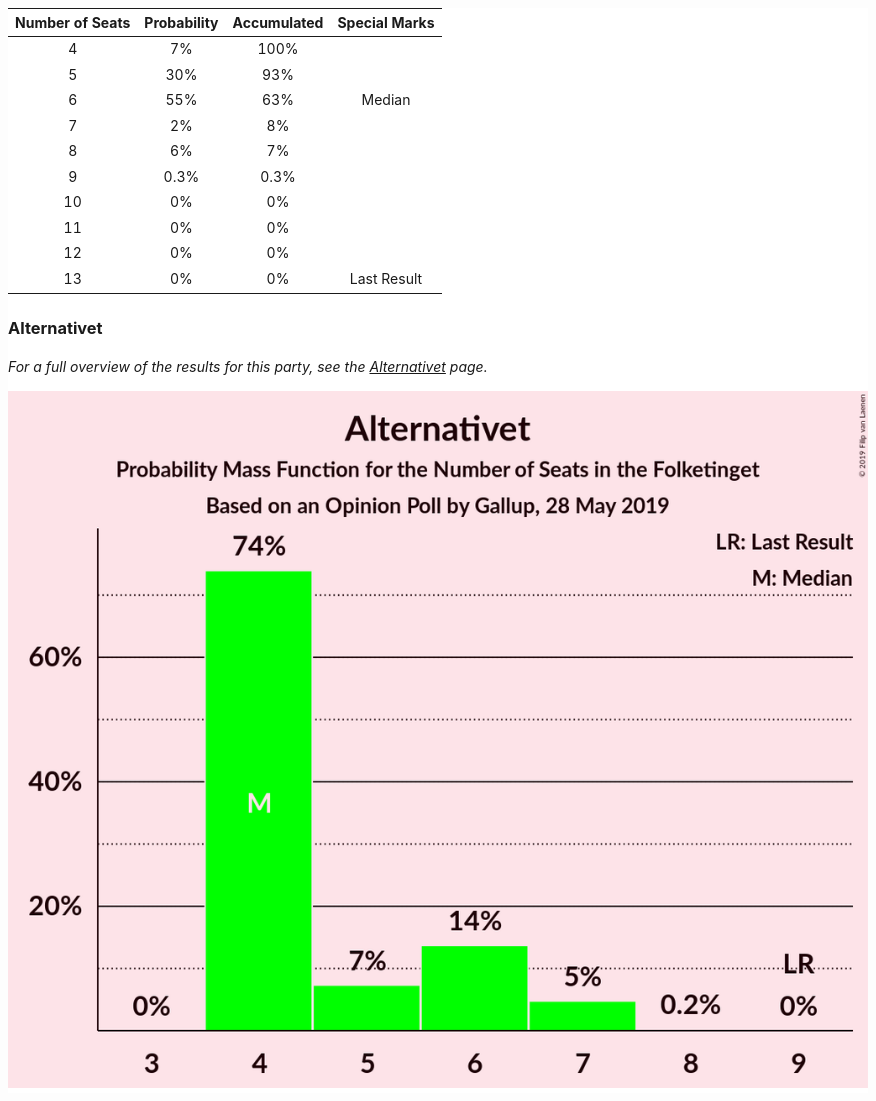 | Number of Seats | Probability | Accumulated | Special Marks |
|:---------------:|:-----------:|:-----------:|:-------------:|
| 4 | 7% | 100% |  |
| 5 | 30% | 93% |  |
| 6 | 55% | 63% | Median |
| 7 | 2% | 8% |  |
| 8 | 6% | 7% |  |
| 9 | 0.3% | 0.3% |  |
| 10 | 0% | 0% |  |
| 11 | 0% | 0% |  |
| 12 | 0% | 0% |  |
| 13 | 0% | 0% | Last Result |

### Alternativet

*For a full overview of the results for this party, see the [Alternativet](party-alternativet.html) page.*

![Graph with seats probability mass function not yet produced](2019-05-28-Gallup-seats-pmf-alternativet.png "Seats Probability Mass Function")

^^^^

◆ **AIM OF THE TASK**: What should appear is an exact copy of the lines from the one with "5 | 30% | 93%" through the end of the entries above, ends included, and no other text.

◆ **RESPONSE TO THIS EXERCISE**:
| 5 | 30% | 93% |  |
| 6 | 55% | 63% | Median |
| 7 | 2% | 8% |  |
| 8 | 6% | 7% |  |
| 9 | 0.3% | 0.3% |  |
| 10 | 0% | 0% |  |
| 11 | 0% | 0% |  |
| 12 | 0% | 0% |  |
| 13 | 0% | 0% | Last Result |

### Alternativet

*For a full overview of the results for this party, see the [Alternativet](party-alternativet.html) page.*

![Graph with seats probability mass function not yet produced](2019-05-28-Gallup-seats-pmf-alternativet.png "Seats Probability Mass Function")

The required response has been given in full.